I'm under the impression that <2048 keys are now insecure mostly due 
to advances in factoring algorithms that make the attack and the
encryption effort closer to, but by no means identical to, scaling 
with the same function of key length.  This makes the asymmetric 
cipher have a lower ratio of attack cost to encryption cost at any given
key length, but larger key lengths still yield *much* higher ratios of 
attack cost to encryption cost.  

At 2048 bits, I think that with Moore's law over the next decade or two
dropping attack costs and encryption costs by the same factor, attack
costs should remain comfortably out of reach while encryption costs
return to current levels now practical for shorter keys. 

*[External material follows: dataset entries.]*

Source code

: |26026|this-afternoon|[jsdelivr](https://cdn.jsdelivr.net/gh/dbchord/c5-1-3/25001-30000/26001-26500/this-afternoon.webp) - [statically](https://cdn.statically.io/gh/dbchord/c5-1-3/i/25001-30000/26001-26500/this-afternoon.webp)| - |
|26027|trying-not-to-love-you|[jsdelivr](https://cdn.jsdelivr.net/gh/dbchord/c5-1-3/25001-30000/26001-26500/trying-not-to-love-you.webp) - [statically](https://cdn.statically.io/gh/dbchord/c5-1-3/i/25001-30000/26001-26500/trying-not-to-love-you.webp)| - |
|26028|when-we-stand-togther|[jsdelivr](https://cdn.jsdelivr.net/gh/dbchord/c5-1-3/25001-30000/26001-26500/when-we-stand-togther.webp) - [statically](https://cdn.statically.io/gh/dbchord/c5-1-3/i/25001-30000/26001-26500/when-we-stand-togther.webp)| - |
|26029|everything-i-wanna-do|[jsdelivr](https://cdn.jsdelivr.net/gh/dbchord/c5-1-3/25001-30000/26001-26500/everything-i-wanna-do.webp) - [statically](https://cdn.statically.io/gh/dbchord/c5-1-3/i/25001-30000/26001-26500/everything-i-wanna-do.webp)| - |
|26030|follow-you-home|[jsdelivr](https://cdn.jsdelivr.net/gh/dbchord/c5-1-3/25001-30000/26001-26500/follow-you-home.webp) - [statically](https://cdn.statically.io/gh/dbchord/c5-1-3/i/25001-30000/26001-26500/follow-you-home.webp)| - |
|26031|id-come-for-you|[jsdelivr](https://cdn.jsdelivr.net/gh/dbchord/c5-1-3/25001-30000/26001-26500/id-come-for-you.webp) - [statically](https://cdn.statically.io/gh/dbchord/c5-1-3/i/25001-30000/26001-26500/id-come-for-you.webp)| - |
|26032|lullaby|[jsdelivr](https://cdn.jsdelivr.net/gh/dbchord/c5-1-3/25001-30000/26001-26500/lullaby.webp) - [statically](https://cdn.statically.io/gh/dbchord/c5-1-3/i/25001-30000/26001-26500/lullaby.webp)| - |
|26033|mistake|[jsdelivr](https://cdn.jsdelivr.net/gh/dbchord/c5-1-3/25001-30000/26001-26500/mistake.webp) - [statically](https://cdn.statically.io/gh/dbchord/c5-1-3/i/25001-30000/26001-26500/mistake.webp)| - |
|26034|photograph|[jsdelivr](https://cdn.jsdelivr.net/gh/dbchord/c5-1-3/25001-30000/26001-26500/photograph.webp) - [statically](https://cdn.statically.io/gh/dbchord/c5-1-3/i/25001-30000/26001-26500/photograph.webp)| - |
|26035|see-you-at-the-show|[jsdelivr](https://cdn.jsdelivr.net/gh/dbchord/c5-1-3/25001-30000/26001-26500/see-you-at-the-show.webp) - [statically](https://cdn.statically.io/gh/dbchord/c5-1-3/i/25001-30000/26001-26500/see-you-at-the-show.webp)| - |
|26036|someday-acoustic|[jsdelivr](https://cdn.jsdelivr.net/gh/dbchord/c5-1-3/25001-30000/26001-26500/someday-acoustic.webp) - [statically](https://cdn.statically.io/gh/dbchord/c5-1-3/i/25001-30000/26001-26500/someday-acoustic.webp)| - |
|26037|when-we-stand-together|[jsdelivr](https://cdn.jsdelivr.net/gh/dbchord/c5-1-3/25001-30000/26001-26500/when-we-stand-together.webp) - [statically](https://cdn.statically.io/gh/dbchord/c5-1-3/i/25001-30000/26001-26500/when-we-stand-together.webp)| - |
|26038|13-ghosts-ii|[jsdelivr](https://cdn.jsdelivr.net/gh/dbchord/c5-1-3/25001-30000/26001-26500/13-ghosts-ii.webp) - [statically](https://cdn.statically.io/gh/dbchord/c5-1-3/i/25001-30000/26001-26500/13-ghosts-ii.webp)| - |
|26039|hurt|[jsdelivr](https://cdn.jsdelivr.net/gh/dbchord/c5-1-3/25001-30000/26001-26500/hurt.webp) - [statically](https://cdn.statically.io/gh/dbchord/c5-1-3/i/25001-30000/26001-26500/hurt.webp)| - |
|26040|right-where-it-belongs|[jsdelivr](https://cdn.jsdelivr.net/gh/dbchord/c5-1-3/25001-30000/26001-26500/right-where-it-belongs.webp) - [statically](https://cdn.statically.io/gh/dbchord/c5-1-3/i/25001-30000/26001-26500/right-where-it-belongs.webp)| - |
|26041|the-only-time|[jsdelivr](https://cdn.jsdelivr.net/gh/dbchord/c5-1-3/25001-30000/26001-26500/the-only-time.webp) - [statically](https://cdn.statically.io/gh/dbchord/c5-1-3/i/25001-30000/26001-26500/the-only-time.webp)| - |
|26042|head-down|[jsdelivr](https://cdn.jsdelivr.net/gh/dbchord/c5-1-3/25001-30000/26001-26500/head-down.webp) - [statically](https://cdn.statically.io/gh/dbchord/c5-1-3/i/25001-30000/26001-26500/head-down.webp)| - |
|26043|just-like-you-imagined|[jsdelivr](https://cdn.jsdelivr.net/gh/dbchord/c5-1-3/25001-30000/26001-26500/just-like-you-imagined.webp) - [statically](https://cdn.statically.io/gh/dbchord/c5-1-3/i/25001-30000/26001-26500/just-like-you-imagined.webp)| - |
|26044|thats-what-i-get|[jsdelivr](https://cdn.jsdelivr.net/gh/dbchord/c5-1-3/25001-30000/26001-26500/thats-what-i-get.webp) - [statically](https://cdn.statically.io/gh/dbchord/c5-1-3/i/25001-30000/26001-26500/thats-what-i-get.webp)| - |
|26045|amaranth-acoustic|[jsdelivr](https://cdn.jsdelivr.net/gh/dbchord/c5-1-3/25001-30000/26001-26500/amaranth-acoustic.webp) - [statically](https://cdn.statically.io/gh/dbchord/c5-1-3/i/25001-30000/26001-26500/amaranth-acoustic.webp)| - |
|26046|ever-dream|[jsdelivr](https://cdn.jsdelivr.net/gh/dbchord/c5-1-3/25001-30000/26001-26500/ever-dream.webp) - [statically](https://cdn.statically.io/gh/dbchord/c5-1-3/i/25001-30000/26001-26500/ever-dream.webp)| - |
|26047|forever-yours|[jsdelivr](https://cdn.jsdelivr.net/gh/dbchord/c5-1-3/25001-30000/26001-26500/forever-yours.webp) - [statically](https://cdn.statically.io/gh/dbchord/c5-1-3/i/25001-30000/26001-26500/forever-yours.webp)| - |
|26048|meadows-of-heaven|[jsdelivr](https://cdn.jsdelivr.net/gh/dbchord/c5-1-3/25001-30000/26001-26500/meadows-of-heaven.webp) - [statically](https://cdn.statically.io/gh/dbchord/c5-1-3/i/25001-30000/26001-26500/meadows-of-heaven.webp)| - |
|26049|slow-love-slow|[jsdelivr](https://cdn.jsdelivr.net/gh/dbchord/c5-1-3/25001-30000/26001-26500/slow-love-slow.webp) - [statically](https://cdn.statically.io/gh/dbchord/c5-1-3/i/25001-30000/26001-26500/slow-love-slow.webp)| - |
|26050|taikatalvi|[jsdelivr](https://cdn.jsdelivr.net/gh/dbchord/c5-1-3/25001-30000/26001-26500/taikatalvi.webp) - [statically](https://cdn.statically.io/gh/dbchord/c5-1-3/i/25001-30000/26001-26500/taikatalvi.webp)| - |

Of course, this reckons without the potential for unforseen advances 
in factoring or Quantum computing.

> There are some possibilities, my co-workers and I have discussed. For 
> purely internal systems TLS-PSK (RFC 4279) provides symmetric
> encryption through pre-shared keys which provides us with whitelisting
> as well as removing asymmetric crypto. 

That's probably a good idea. We've placed a lot of stock in public-
key systems because of some neat mathematical properties that seemed to 
conform to someone's needs for an online business model involving the
introduction of strangers who want to do business with each other.  But
if you can handle key distribution internally by walking down the hall
or mailing a CD-ROM preloaded with keys instead of by trusting the
network the keys are supposed to secure, you really don't need
Public-key crypto's neat mathematical properties.